Pour peu de temps hélas, car l’ironie du sort voulut que la restauration soit terminée en 1939, juste à temps pour la déclaration de guerre. Aussi quand en 1943 les allemands cherchèrent un pied à terre pour abriter les troupes qui traquaient les maquisards de la région, ils trouvèrent tout naturel de réquisitionner cette grosse bâtisse d’où l’on pouvait surveiller toute la vallée, ainsi que la route Vaison-la-Romaine-Carpentras et
où l’on se trouvait, derrière murailles et grilles, à l’abri de coups de mains ; le séjour de ces touristes un peu spéciaux ne dura pas indéfiniment, les aléas de la guerre les appelant ailleurs, mais quand ils partirent ils abandonnèrent dans leur cantonnement seigneurial paillasses et lits. Ce détails anodin allait à nouveau coûter la vie au château : en août 1944, lors de la débâcle des occupants, des maquisards ouvrirent le feu
sur des troupes qui refluaient par la route de Vaison-la-Romaine ; le lendemain, un détachement allemand envahit le village, que prudemment tous les hommes avaient évacué, n’y laissant qu’une quarantaine de femmes, enfants et vieillards ; en inspectant le château, les soldats découvrirent les vestiges du passage de leurs compatriotes, et croyant tenir ainsi la preuve qu’un camp de résistants s’étaient logés ici, ils  ncendièrent le château et pillèrent le malheureux village, laissant les lieux dans un état sensiblement peu différent de celui dans lequel Vayson-de-Pradennes les avait trouvés. Et cependant, le miracle s’accomplit une seconde fois : le château fut à nouveau restauré et sauvé, et continue ainsi à offrir sa fantastique silhouette aux rêves et aux appareils photos des touristes.
 
L'aqueduc:
Vestige d’un aqueduc du XIXè siècle, aux arches reposant sur des cercles au lieu des piliers carrés ou rectangulaires conventionnels ?Après s’être effondré en 1945, il est partiellement restauré depuis 1997.
 
Le monastère:
 

Un peu au nord du Barroux, au sommet d’un mamelon merveilleusement bien situé pour embrassé d’un seul coup d’œil les Dentelles et le Ventoux, se dressent les anti-ruines d’une abbaye cistercienne du XIIè siècle : en effet depuis quelques années, une congrégation (intégriste ou dissidents selon les opinions) fait construire une copie des abbayes cisterciennes traditionnelles. Leur travail n’avance pas très vite mais il est très bien fait, et à l’époque où la partie d’habitation était encore en chantier et où tout le pays passait ses dimanches à y déambuler, on pouvait voir que si l’extérieur était de type roman, les chemins de câbles électriques et les gaines techniques n’avaient rien à envier aux navettes spatiales. L’histoire de cette congrégation est étonnante, car elle débuta vers le milieu des années 1960 par l’installation, à la petite église romane Ste Madeleine de Bédoin, de   l’abbé et d’un seul frère.
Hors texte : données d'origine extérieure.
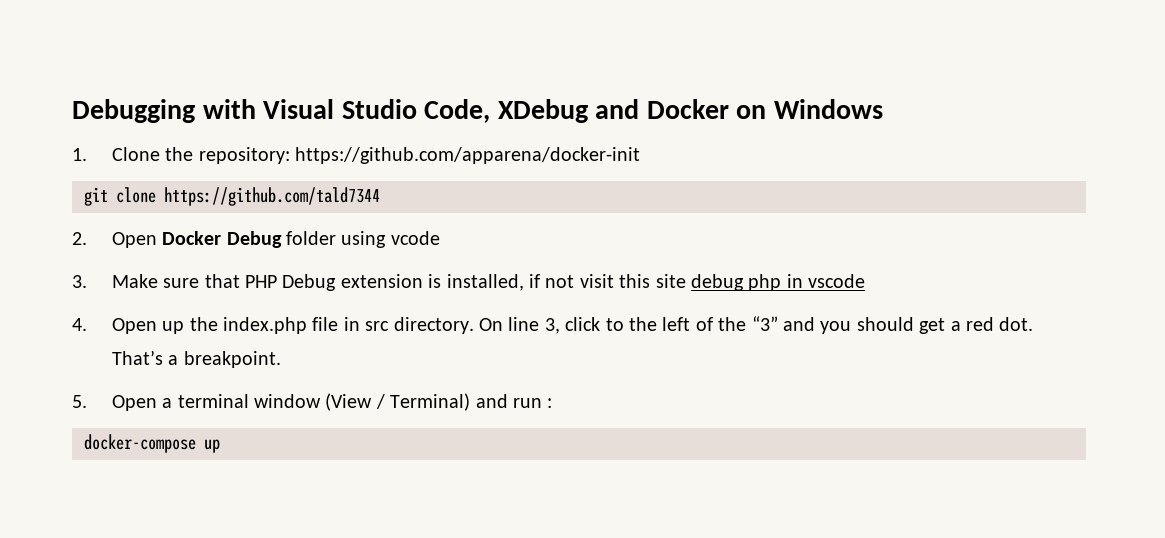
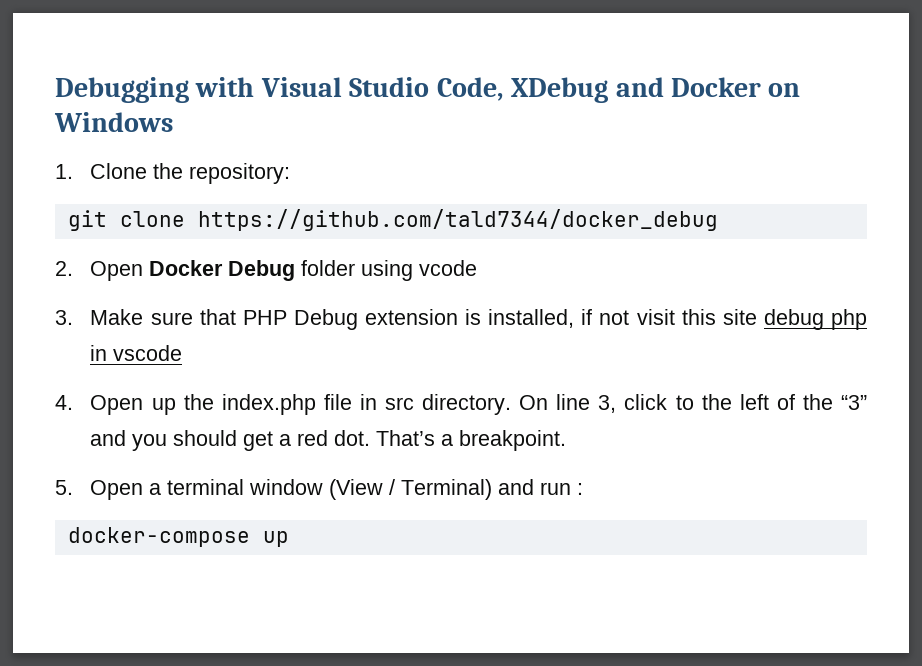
[295,147,641,164] https://github.com/apparena/docker-init -> (291, 173) none
[164,187,380,206] https://github.com/tald7344 -> [197,209,718,231] https://github.com/tald7344/docker_debug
Ce micro-couvent, où l’on pratiquait encore le rite catholique traditionnel avec des messes interminables en latin et des fumées d’encens, attira des vocations de plus en plus nombreuses, et ainsi peu à peu un véritable monastère vit le jour. Ceux qui ont connu la Madeleine de l’époque se  rappelleront sans doute ces irréalistes messes de minuit débutant par une veillée sous les étoiles autour d’un feu, tandis que les agneaux bêlaient en arrière-plan et que leurs sonnailles tintaient dans les fumées et les chants ; on était transporté en dehors du temps. Plus ou moins chassés de la Madeleine de Bédoin quand l’Eglise fut presque au bord d’une nouvelle rupture entre partisans des curés en jeans et ceux des curés en soutane, les moines achetèrent un grand terrain au Barroux, pour y construire leur rêve et y réimplanter une nouvelle Sainte Madeleine. Leur présence est inégalement appréciée dans la région : mais leurs messes font salle comble tous les dimanches. Quelle que soit votre opinion religieuse allez voir ce monastère, c’est une curiosité architecturale et un de ces défis fous dont on a perdu le secret.

Infos

- une rando en doublon pour La Clavelière proposée par Jean le dim. 30/4

- le programme du « Printemps du Toulourenc » des 29 et 30/4

- A qui la paire de gants rouges prêtés à Giselle Musicien lors de la St jean au Ventoux en juin 2016 ?

 

 

Samedi prochain 22 avril aura lieu la 5ème édition du Rando Challenge à Peypin d’Aigues à côté de Pertuis (Luberon).

Si vous souhaitez participer faites le savoir par retour d’é-mail.

- Pour la rando du jeudi 20 avril ça sera Alan qui remplacera J. Marie et inversement  le jeudi 1er juin. 

- Pour le w.e. « Les Gorges de la Méouge » des 27 et 28 mai, suite à un désistement il y a une place à pourvoir.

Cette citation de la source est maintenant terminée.